# Dow Futures



## Gundini (17 January 2009)

Cant find a thread on Futures...

I notice the DOW futures are up tonight, after a dismal last week.

What does this mean?

Are they gearing up for Obama's stimulation package?

Short term bull I am thinking!


----------



## drsmith (17 January 2009)

*Re: Futures*

Are you referring to the following,

http://money.cnn.com/data/afterhours/index.html

If so those numbers (based on the last update times) are from before the opening of normal trading on Friday morning.


----------



## Pager (18 January 2009)

*Re: Futures*



Gundini said:


> Cant find a thread on Futures...
> 
> I notice the DOW futures are up tonight, after a dismal last week.
> 
> ...




If your looking at the US, then you may be better looking at the S&P 500 as its based on the broader market, the futures Saturday morning (Friday afternoon in the US) actually closed at a small discount to the Cash, both were up though but not by much.


----------



## Trex123 (11 November 2011)

*futures*

hi, anyone trades futures market?
how do i find out the open and close of each markets?
eg. dow, simsci, etc?


----------



## Timmy (11 November 2011)

*Re: futures*



Trex123 said:


> hi, anyone trades futures market?
> how do i find out the open and close of each markets?
> eg. dow, simsci, etc?




There are a few sources, both paid and free.
The exchange where the product trades will often report the OHLC etc.

Also, http://futures.quote.com/ provides free (delayed) quotes that will include OHLC etc.

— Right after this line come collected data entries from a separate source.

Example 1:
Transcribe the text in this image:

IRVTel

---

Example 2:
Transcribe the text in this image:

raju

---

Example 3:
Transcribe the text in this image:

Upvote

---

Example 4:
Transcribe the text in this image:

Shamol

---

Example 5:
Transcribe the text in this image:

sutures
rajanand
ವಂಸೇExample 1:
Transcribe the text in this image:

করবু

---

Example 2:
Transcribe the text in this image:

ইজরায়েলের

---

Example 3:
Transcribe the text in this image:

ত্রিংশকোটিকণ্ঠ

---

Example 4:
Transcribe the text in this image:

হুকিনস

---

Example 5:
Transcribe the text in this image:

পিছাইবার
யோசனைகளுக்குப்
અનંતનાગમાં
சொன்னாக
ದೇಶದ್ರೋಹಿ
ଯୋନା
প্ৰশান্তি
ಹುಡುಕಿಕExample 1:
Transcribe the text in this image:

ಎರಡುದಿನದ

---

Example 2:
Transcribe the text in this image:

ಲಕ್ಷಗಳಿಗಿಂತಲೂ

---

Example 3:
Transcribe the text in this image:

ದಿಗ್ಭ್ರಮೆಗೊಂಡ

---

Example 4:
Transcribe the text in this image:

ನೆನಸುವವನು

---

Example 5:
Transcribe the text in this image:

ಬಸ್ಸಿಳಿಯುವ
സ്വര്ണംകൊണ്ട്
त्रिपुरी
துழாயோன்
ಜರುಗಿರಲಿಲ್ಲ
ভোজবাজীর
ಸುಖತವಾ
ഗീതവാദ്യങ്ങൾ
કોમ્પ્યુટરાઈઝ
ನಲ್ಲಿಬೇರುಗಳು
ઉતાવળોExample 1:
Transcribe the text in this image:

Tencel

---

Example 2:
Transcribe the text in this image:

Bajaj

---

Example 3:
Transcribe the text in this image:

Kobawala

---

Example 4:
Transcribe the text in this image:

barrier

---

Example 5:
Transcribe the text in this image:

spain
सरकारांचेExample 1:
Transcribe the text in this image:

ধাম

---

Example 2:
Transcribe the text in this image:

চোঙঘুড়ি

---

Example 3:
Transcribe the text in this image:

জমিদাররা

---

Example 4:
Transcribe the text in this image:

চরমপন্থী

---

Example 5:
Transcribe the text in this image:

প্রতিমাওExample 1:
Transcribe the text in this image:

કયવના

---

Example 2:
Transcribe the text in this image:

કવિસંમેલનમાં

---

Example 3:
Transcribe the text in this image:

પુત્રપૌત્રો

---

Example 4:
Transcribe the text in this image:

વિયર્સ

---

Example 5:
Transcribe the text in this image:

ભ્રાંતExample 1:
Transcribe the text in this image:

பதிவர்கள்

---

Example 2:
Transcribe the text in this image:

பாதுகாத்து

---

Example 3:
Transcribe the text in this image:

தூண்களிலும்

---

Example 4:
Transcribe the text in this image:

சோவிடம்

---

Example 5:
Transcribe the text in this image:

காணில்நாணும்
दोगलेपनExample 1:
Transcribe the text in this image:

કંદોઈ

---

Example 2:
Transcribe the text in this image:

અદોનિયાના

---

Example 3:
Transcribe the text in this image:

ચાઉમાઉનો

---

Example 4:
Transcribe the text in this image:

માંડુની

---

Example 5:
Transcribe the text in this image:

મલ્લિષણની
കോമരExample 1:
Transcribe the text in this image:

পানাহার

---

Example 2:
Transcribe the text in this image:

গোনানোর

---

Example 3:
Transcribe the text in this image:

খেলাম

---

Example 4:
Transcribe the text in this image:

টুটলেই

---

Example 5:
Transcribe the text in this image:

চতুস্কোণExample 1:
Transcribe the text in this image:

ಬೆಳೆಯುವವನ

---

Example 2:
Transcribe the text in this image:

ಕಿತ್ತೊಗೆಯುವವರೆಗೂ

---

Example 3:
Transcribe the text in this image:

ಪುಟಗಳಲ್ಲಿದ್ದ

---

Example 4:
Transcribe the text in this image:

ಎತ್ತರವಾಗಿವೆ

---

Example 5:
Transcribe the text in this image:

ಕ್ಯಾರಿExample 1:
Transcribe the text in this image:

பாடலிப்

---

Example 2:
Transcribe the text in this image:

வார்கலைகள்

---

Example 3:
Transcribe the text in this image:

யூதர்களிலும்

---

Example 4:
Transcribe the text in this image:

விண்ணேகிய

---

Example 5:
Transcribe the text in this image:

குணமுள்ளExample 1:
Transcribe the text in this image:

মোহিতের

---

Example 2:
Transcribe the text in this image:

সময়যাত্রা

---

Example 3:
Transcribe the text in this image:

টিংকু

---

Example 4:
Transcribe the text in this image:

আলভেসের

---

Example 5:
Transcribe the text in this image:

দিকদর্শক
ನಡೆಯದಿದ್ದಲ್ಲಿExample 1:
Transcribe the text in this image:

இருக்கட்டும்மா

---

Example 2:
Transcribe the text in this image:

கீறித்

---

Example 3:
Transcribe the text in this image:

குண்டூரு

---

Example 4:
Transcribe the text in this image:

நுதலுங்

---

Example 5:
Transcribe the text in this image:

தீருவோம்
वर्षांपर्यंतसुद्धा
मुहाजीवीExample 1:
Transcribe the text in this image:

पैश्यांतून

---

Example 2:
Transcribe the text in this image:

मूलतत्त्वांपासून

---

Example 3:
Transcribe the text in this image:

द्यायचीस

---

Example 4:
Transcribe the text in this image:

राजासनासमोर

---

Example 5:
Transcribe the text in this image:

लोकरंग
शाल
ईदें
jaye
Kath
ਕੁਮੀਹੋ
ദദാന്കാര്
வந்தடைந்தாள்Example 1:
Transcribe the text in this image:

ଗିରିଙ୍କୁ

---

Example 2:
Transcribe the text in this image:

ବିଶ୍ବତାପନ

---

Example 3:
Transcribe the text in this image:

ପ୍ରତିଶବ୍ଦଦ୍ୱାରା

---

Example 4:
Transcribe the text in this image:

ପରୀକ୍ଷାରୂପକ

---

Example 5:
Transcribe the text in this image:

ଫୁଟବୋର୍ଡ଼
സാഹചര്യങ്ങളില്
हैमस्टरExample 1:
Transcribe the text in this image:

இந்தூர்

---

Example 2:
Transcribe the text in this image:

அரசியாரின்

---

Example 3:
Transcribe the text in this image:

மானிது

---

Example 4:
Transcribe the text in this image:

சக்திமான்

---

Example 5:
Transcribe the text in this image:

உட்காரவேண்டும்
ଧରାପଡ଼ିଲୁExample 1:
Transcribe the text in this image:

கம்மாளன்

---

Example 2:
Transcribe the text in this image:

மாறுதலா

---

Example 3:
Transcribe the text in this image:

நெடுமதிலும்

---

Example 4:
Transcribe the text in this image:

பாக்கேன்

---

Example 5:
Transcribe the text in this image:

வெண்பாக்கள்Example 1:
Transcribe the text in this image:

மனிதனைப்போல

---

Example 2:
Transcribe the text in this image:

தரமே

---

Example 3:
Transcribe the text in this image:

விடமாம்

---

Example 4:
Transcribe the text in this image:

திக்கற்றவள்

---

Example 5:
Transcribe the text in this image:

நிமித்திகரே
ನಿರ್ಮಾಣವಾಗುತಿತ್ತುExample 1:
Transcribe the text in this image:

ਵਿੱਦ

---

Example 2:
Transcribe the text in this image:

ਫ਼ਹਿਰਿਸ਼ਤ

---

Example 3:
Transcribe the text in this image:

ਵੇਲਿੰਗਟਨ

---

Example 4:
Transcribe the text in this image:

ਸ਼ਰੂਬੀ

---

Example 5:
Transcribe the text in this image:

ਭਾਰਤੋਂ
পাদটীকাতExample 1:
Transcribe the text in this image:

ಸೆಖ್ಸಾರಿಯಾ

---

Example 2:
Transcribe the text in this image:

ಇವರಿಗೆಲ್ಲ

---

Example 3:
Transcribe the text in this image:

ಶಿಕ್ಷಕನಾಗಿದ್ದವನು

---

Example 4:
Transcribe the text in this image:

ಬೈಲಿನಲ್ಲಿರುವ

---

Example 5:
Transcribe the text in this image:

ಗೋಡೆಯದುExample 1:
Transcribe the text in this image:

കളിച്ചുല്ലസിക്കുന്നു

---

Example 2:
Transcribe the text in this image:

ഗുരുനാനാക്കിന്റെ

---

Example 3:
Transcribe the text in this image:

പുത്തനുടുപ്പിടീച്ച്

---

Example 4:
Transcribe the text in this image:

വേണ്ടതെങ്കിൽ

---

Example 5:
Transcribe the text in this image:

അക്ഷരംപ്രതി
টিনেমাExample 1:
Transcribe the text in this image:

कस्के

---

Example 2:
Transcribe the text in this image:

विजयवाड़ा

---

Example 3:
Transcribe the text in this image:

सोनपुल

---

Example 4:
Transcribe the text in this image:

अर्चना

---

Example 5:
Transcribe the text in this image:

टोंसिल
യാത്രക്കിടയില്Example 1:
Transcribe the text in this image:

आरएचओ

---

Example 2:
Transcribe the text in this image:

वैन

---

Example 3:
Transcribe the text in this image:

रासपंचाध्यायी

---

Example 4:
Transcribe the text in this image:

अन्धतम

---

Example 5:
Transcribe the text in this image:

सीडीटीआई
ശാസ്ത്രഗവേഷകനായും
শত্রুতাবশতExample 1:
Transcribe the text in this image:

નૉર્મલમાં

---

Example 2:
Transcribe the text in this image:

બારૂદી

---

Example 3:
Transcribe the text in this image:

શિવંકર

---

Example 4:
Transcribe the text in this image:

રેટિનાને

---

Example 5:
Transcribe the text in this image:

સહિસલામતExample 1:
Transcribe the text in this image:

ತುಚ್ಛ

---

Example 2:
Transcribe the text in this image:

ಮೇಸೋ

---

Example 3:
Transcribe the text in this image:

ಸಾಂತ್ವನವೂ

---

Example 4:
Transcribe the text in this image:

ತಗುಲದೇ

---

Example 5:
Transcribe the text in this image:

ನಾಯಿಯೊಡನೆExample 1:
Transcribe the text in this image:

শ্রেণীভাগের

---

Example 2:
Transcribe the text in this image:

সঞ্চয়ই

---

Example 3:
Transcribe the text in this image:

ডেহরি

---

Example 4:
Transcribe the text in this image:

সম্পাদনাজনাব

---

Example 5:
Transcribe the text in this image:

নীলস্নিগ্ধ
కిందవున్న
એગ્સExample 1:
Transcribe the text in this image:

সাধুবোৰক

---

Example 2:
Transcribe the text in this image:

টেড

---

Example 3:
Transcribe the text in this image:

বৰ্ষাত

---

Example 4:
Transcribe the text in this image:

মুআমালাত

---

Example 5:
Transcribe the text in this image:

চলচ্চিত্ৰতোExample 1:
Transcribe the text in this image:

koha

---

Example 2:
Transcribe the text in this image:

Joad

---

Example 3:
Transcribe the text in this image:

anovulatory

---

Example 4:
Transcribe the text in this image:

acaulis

A lot of the free charting products on the web provide the (delayed) quotes too.
This thread has a lot of info:
*Free Charting Software and Data*
https://www.aussiestockforums.com/forums/showthread.php?t=9476&highlight=free+charting

In particular, this site might useful:
http://www.prorealtime.com/en/

Yahoo finance too?


----------



## Trex123 (11 November 2011)

*Re: Futures*



drsmith said:


> Are you referring to the following,
> 
> http://money.cnn.com/data/afterhours/index.html
> 
> If so those numbers (based on the last update times) are from before the opening of normal trading on Friday morning.




I am new to futures. Does it means futures market will run outside of normal trading hours?


----------



## Timmy (12 November 2011)

*Re: Futures*



Trex123 said:


> I am new to futures. Does it means futures market will run outside of normal trading hours?




Some run nearly 24 hours a day.
CME Emini S&P, for example:




http://www.cmegroup.com/trading/equity-index/us-index/e-mini-sandp500_contractSpecs_futures.html


----------